Compiled to platform-specific wheels using `maturin` with abi3 (stable ABI), so a single wheel covers Python 3.10+.

## Installation (from source)

### Prerequisites

- Python 3.10+
- Rust 1.95+
- `maturin` (install via `pipx install maturin` or `pip install maturin`)

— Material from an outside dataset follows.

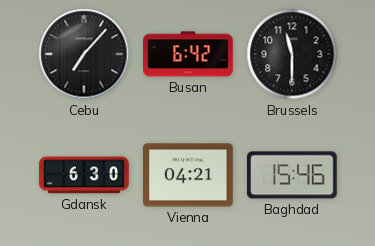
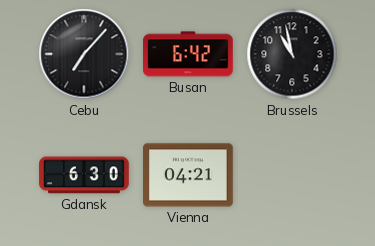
Brussels: 11:30 -> 10:58
Baghdad: 15:46 -> none
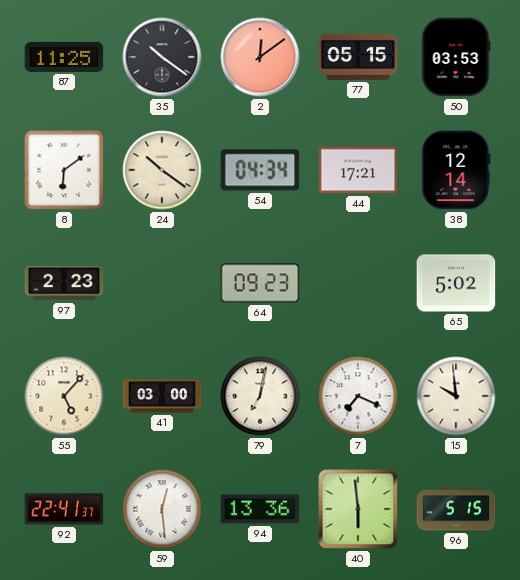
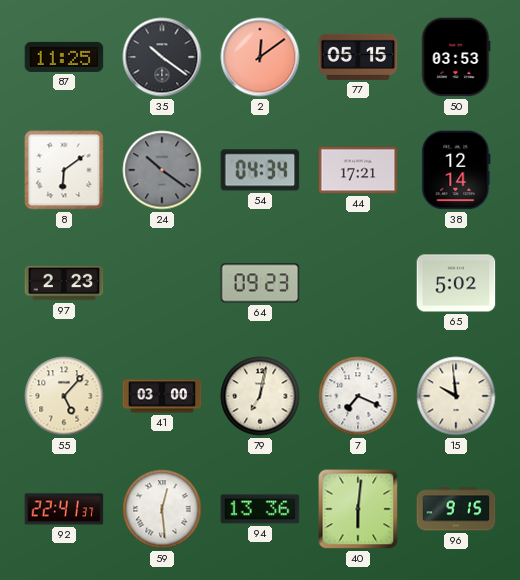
24 dial: cream -> grey
40: 5:59 -> 6:01
96: 5:15 -> 9:15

### Build and install in a venv

```bash
cd core/crates/sci-anonymizer-py

# Create or activate a Python venv
python3 -m venv .venv
source .venv/bin/activate  # on Windows: .venv\Scripts\activate

# Install maturin if not already present
pip install maturin

# Build and install the wheel into the venv
maturin develop

# Verify installation
python -c "import sci_anonymizer; print(sci_anonymizer.SESSION_FORMAT_VERSION)"
```

## Quick Start

```python
from sci_anonymizer import (
    anonymize, deanonymize,
    Entity, EntityType,
)

# Anonymize text
text = "Email casey@example.com about the Acme project deal"
result = anonymize(text)

print(result.text)
# Output: Email EMAIL_1 about the PROJECT_1 deal

# Deanonymize (reverse the tokens back to real entities)
model_reply = "I'll contact EMAIL_1 about PROJECT_1 next week"
restored = deanonymize(model_reply, result.token_map)

print(restored)
# Output: I'll contact casey@example.com about Acme next week

# Use custom entities (domain-specific terms)
custom = [Entity("InternalCodeXYZ", EntityType.Secret)]
result = anonymize(text, custom_entities=custom)
```

## API Overview

### Core Functions

- **`anonymize(text, existing=None)`** — Detect entities and replace with tokens.
- **`anonymize_with_custom(text, existing=None, custom_entities=None)`** — Same + custom entities.
- **`deanonymize(text, token_map)`** — Reverse: tokens → entities.
- **`build_token_map(entities, existing=None)`** — Lower-level: build a token map from entities.
- **`apply_token_map(text, token_map)`** — Lower-level: apply substitutions to text.

### Types

- **`EntityType`** — Enum: `Person`, `Place`, `Org`, `Project`, `Email`, `Phone`, `Url`, `Handle`, `Secret`, `IpAddress`.
- **`Entity`** — A detected span: `Entity(text, entity_type)`.
- **`TokenMap`** — Bidirectional mapping. Can serialize/deserialize:
  - `token_map.to_session_json()` → JSON string (versioned envelope).
  - `TokenMap.from_session_json(json_str)` → TokenMap (raises `ValueError` if unsupported version).
- **`AnonymizeResult`** — Output of `anonymize*` with `.text`, `.token_map`, `.entity_count`, `.entities`.

### Constants

- **`SESSION_FORMAT_VERSION`** — Current session format version (int). See session serialization contract in `../sci-anonymizer/API.md`.

## Session Persistence

```python
# Serialize a token map for storage
json_str = result.token_map.to_session_json()
# Save json_str to disk/database

# Later, restore and extend
token_map = TokenMap.from_session_json(json_str)
next_result = anonymize(new_text, existing=token_map)
# Same entity will get the same token as before
```

## Testing

Run the Python smoke test:

```bash
cd core/crates/sci-anonymizer-py
python tests/test_smoke.py
```

The smoke test validates:
- Round-trip fidelity: `deanonymize(anonymize(text).text, map) == text`
- Multiple entity types detected correctly
- Session serialization/deserialization
- Custom entities

## Limitations

This binding wraps the portable regex and CamelCase entity detection from `sci-anonymizer`. It does **not** include:

- **NLP NER** (Named Entity Recognition for PERSON/PLACE/ORG): Tracked in SCI-123.
  The Rust port uses a CamelCase heuristic to catch compound proper nouns,
  but bare "John Doe" style names are not detected without an NER model.
- **Custom entity loading from identity_facts**: Tracked in SCI-124.
  Users supply custom entities via the `custom_entities` parameter.

For production use with full NER, integrate with the Rust core directly or
patch this layer with the SCI-123/124 implementations when available.

## License

Licensed under Apache-2.0 OR MIT, same as `sci-anonymizer`.